**Task instructions**. Copy every line of the records below word for word, leaving the pictures out of your answer.

**Records provided**.
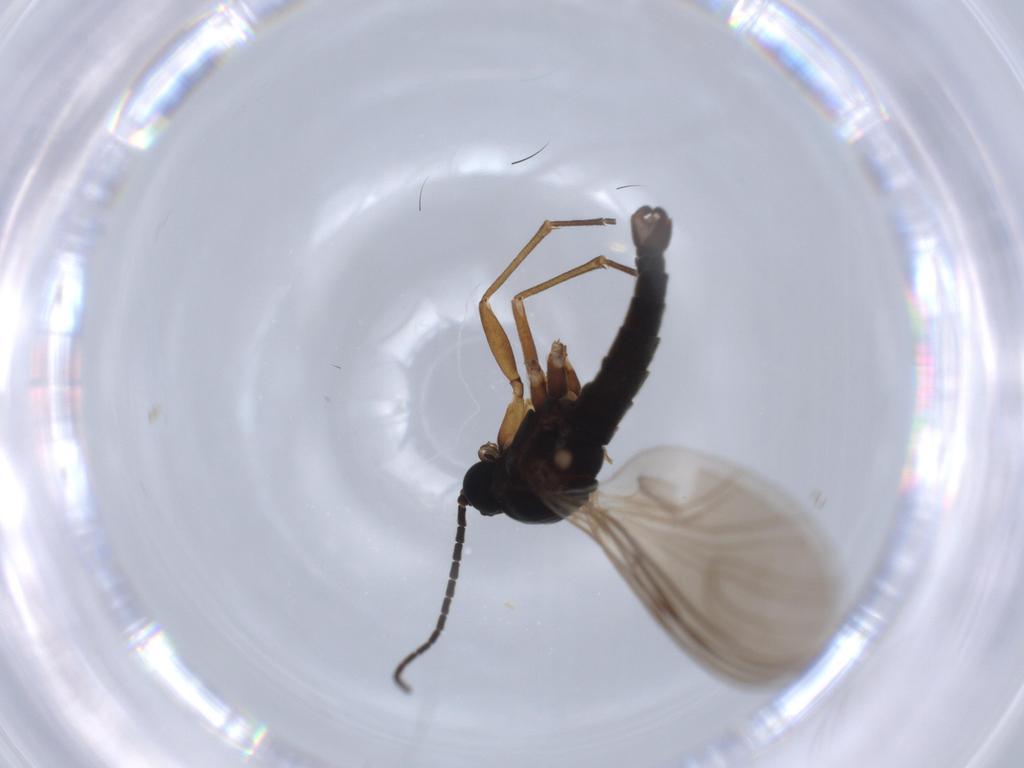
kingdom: Animalia
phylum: Arthropoda
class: Insecta
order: Diptera
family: Sciaridae
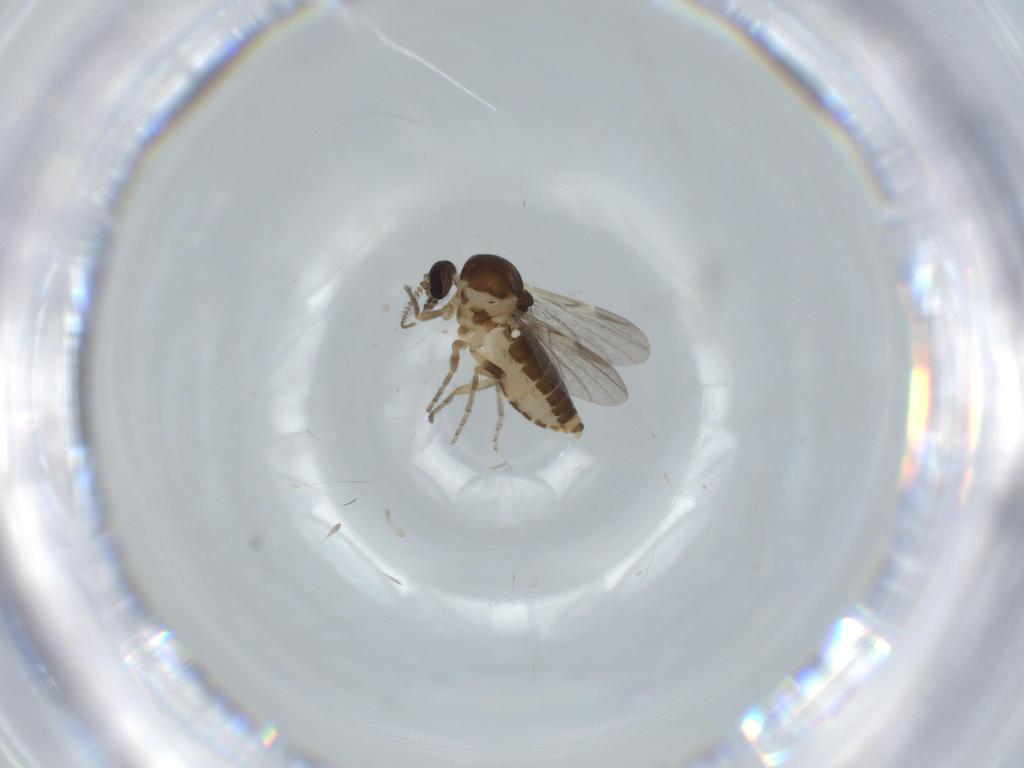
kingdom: Animalia
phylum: Arthropoda
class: Insecta
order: Diptera
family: Ceratopogonidae
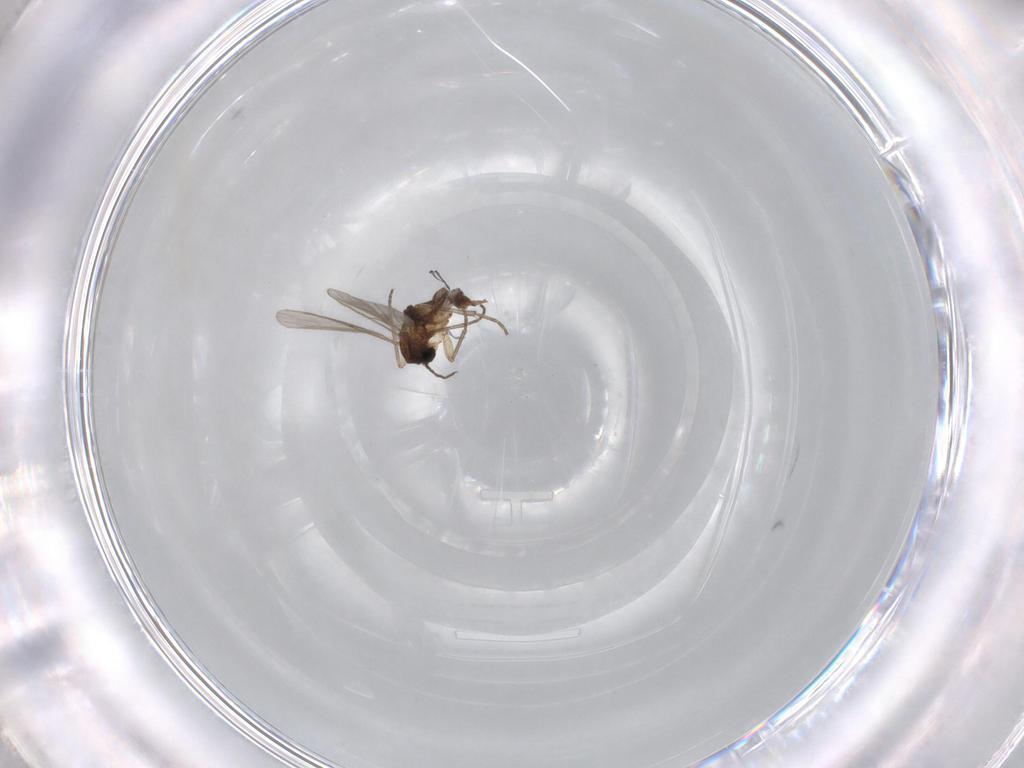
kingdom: Animalia
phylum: Arthropoda
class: Insecta
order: Diptera
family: Sciaridae
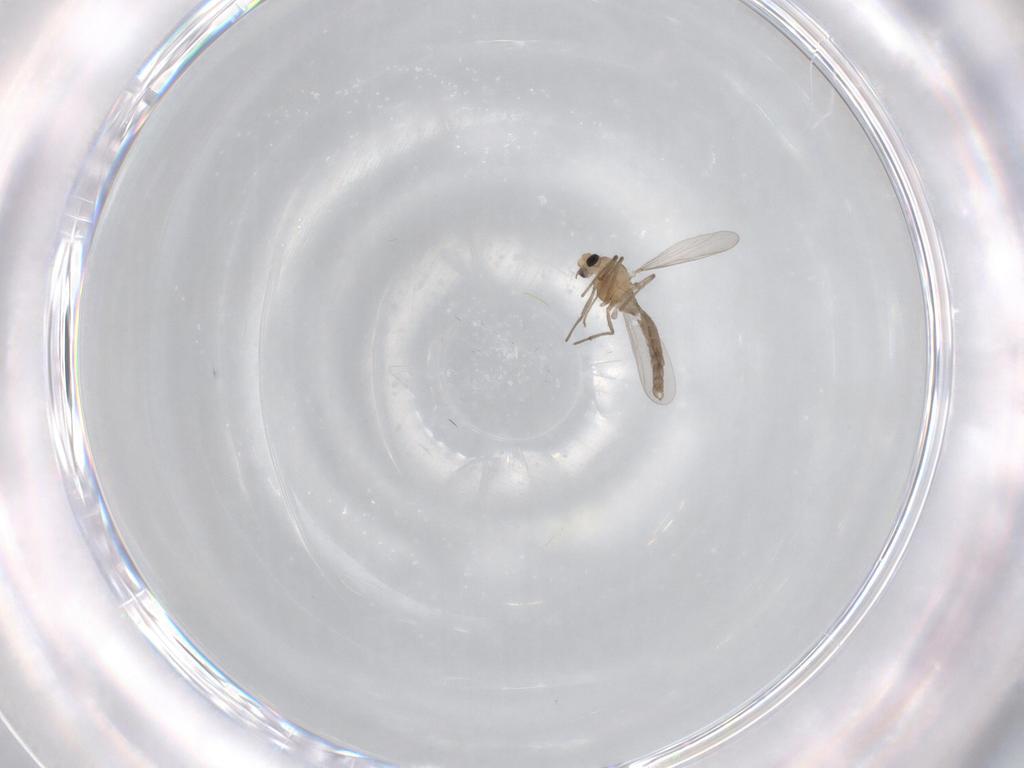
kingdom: Animalia
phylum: Arthropoda
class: Insecta
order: Diptera
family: Chironomidae
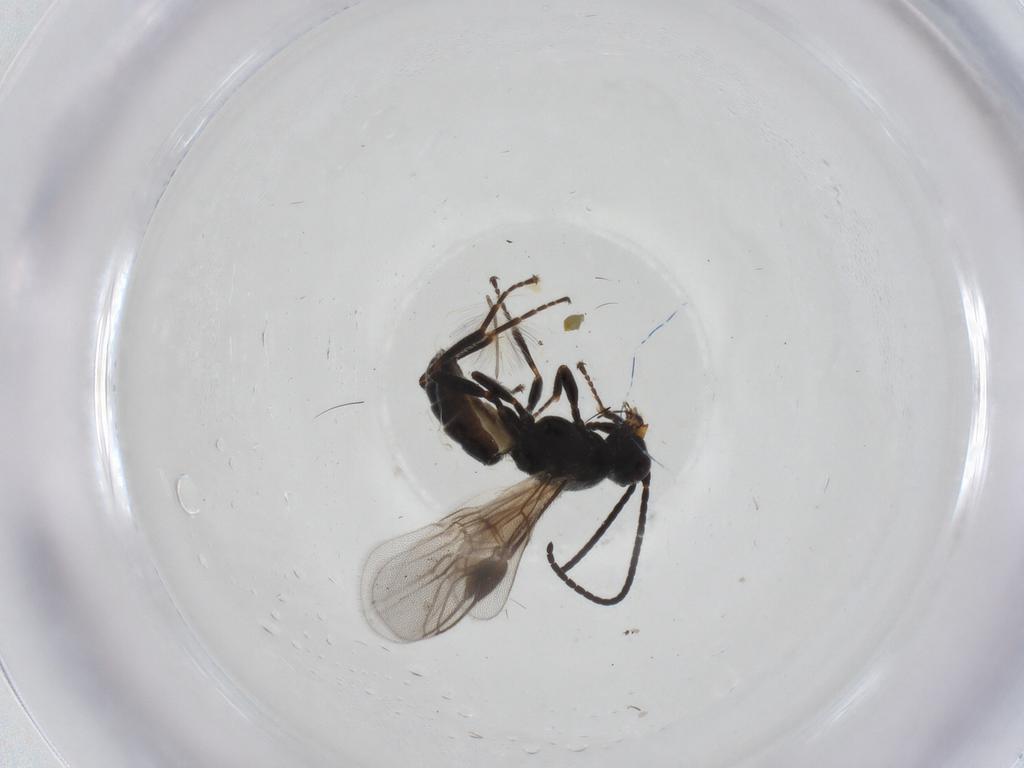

**Exercise result**.
kingdom: Animalia
phylum: Arthropoda
class: Insecta
order: Diptera
family: Sciaridae
kingdom: Animalia
phylum: Arthropoda
class: Insecta
order: Diptera
family: Ceratopogonidae
kingdom: Animalia
phylum: Arthropoda
class: Insecta
order: Diptera
family: Sciaridae
kingdom: Animalia
phylum: Arthropoda
class: Insecta
order: Diptera
family: Chironomidae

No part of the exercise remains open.